A Gift From the Culture by Iain M. Banks
It’s almost always a combination of things that instill in me a strong desire to read one thing in particular. It’s difficult to overcome the inertia of wanting to read EVERYTHING. EVERYTHING has a lot of mass. In this case, I’d been using a SF Signal Mind Meld to improve the Space Opera TagShadow. I’d also been rather disturbed recently by the accusations (1, 2, 3 and you can gather the larger picture from comments and links from those posts) against Night Shade Books. More important to the points I draw in this post, than my reasons for choosing what to read, a small piece of the EVERYTHING I keep trying to read is the Shine anthology… What I was drawn to in particular this morning was my copy of Iain M. Bank’s collection The State of the Art, which I purchased a while ago direct from NSB.
The Problem with Utopias and Labels
I approached the collection this morning with a desire to quickly grok the Culture, so I first read Banks’ notes on “A Few Notes on the Culture” at the back of the book before proceeding to read “A Gift From the Culture,” which seems to be the first Culture story Banks wrote.

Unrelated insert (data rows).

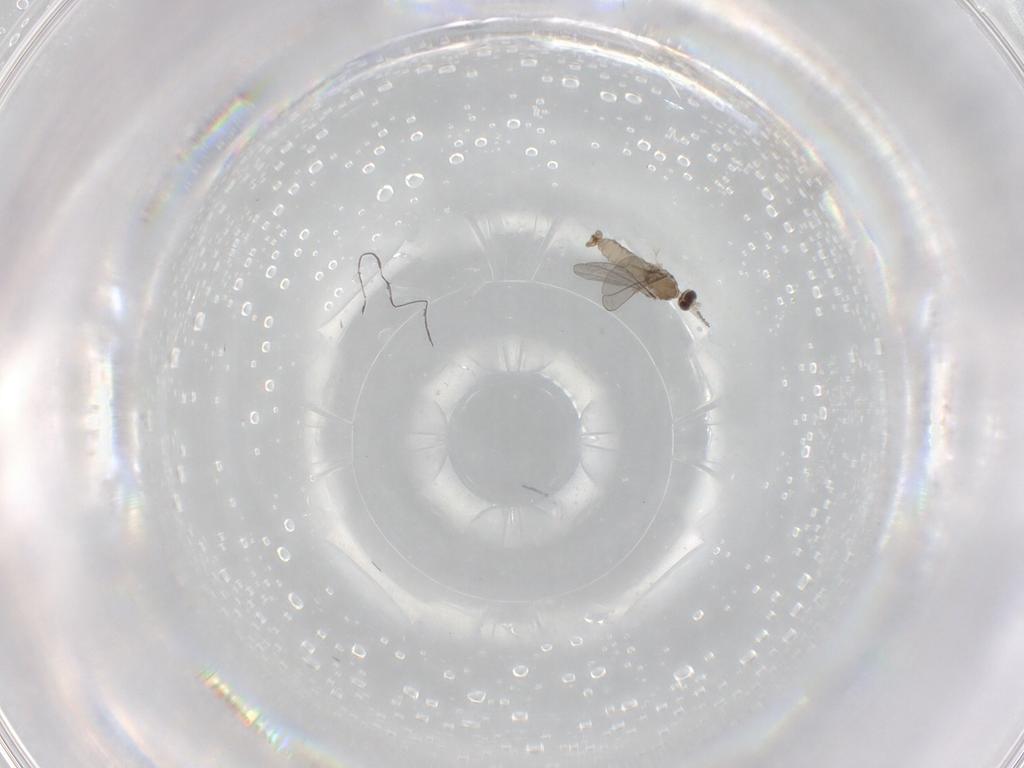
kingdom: Animalia
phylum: Arthropoda
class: Insecta
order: Diptera
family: Cecidomyiidae
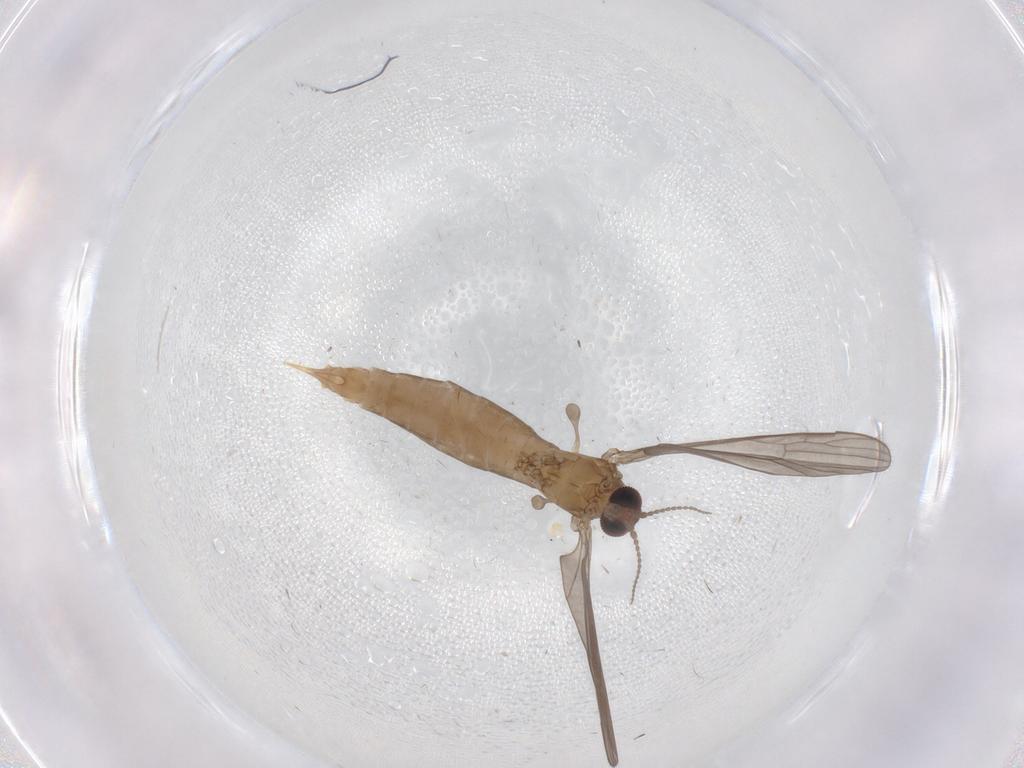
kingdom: Animalia
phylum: Arthropoda
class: Insecta
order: Diptera
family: Limoniidae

Reading about any utopia, even one as elegantly thought out as Bank’s Culture, causes me to immediately start looking for the holes. What type of people would find this particular utopia hell. This is what both makes me wary of the Optimistic SF anthology I mentioned and draws me toward it. The exceptions in a utopia, the arguments about edge cases, the dissidents, everything that perturbs equilibrium–these are the things that paradoxically create for me a believable and approachable utopia.
I was chatting with my wife, as we orbited the CSUN library on our nightly walk, about how my talent for web development (and previously physics) stems largely from my ability (and proclivity) to generalize. The same issue that’s fairly easy to see for utopias, simply the clichéd “the exceptions prove the rule,” is important for all generalizations. I can geek out over a more rigorous formulation of that idea, but I’d rather get to my point without your eyes glazing over. Talking about science fiction or any sub genres or pretty much any way we label the fiction we enjoy as rigidly defined by boundary conditions is like defining a utopia only by the things that make it desirable. Science fiction is NOT all set in the future and it’s those wonderful exceptions to that and other standard boundary conditions that draw me to writers like Ted Chiang.
Introducing the Utopia with some Noir
I love that Iain M. Banks introduces us to the Culture via a story that is pure noir. The main character in “A Gift From the Culture” is caught up in the seedy underbelly of a “primitive” space faring society that isn’t part of the Culture. Pretty much every element of the story is used to describe the Culture in contrast to a closer, darker, grittier future. That the main character (and his nature as a representative of the culture) is used as a force multiplier against the Culture wraps the whole incomplete description of the Culture into a tidy nugget that is just begging for elaboration. Lucy for us all, this was only Banks’ first gift to us from the Culture.